* ASSIGNMENT
Reproduce the entire listing exactly. Leave the pictures out.

* SOURCE MATERIAL
------------------------------------------------------------

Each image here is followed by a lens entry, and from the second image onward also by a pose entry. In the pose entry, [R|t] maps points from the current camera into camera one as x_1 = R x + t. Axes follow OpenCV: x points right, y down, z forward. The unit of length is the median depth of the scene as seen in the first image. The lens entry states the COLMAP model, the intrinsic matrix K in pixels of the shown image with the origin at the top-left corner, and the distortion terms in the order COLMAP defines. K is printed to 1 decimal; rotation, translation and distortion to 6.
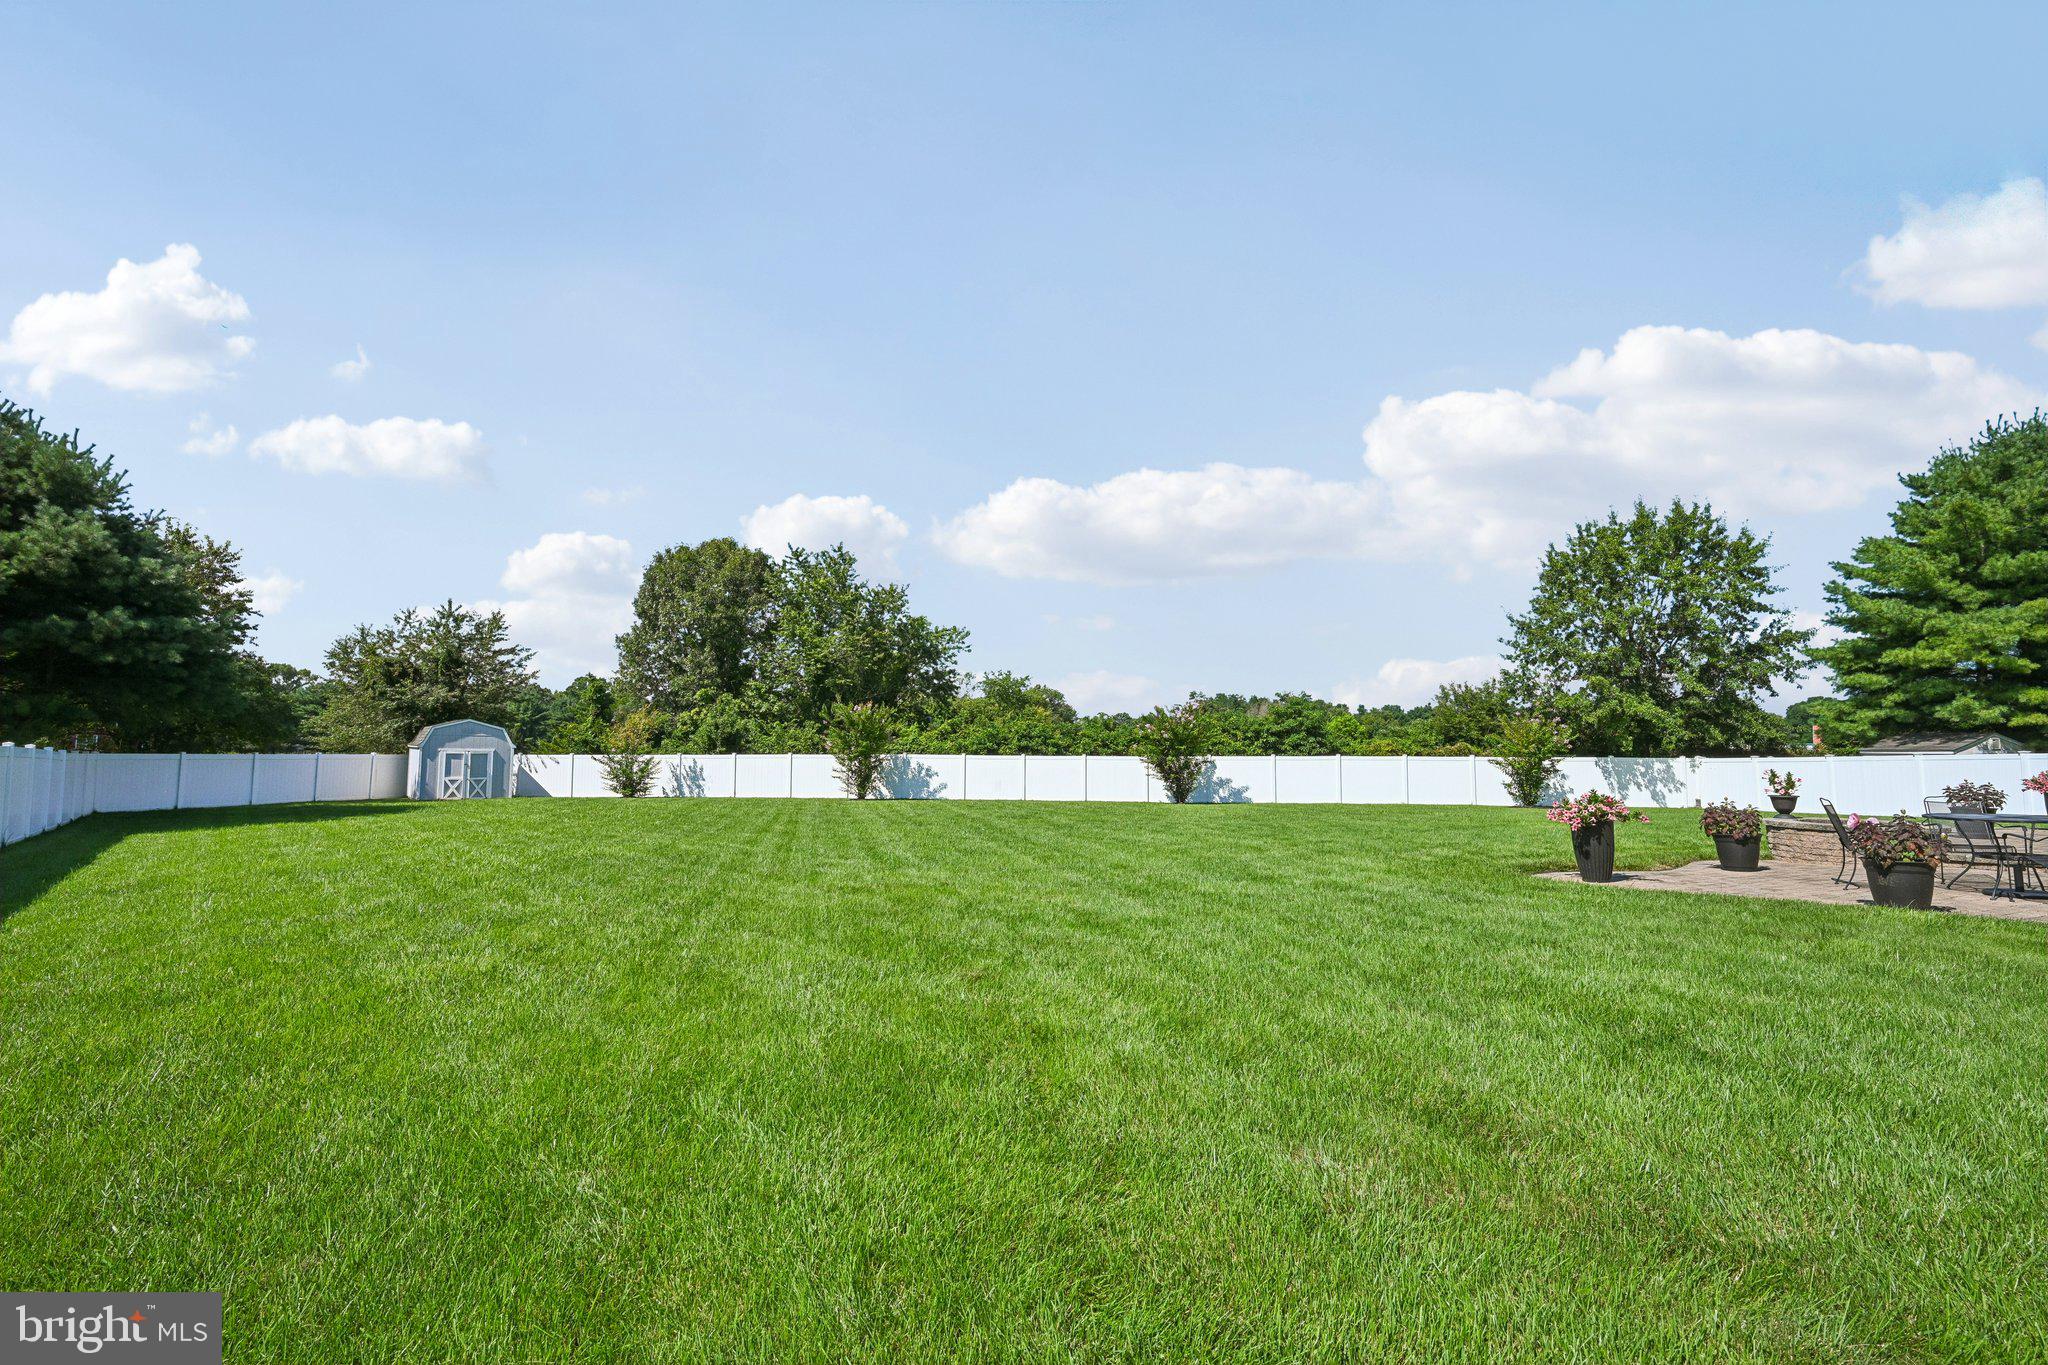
lens RADIAL K [[908.9, 0, 1024.0], [0, 908.9, 682.5], [0, 0, 1]] dist [-0.021290, -0.000147]
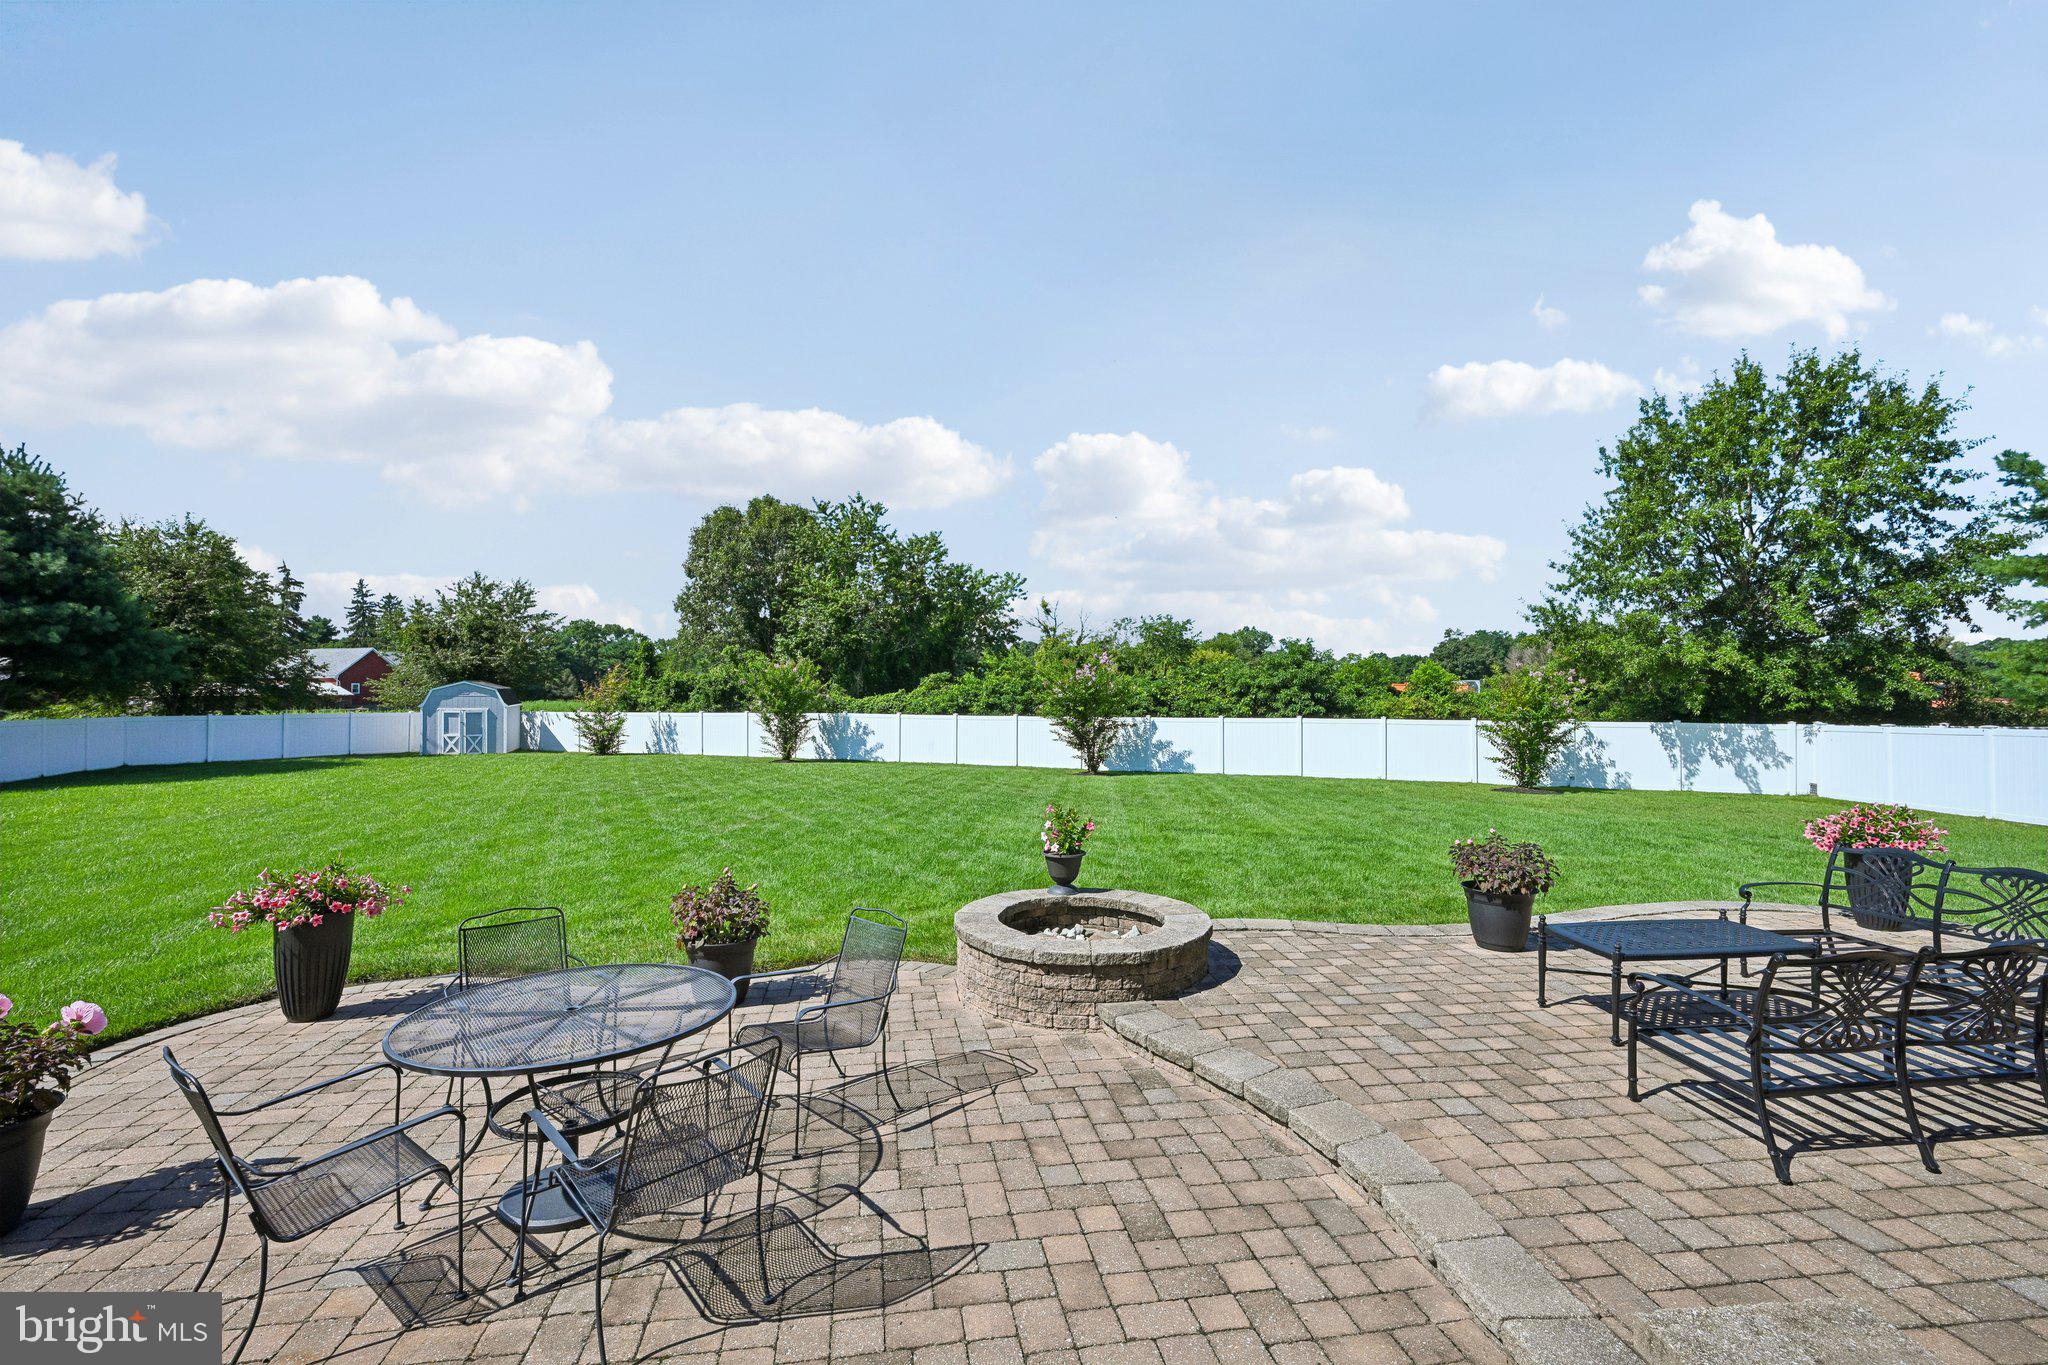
lens RADIAL K [[889.9, 0, 1024.0], [0, 889.9, 682.5], [0, 0, 1]] dist [-0.018149, 0.000164]
pose [[0.959521, -0.007381, -0.281542, 0.325548], [0.025168, 0.997904, 0.059614, -0.003922], [0.280512, -0.064287, 0.957695, 0.163881]]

------------------------------------------------------------

* SOLUTION TO THIS TASK
Each image here is followed by a lens entry, and from the second image onward also by a pose entry. In the pose entry, [R|t] maps points from the current camera into camera one as x_1 = R x + t. Axes follow OpenCV: x points right, y down, z forward. The unit of length is the median depth of the scene as seen in the first image. The lens entry states the COLMAP model, the intrinsic matrix K in pixels of the shown image with the origin at the top-left corner, and the distortion terms in the order COLMAP defines. K is printed to 1 decimal; rotation, translation and distortion to 6.
lens RADIAL K [[908.9, 0, 1024.0], [0, 908.9, 682.5], [0, 0, 1]] dist [-0.021290, -0.000147]
lens RADIAL K [[889.9, 0, 1024.0], [0, 889.9, 682.5], [0, 0, 1]] dist [-0.018149, 0.000164]
pose [[0.959521, -0.007381, -0.281542, 0.325548], [0.025168, 0.997904, 0.059614, -0.003922], [0.280512, -0.064287, 0.957695, 0.163881]]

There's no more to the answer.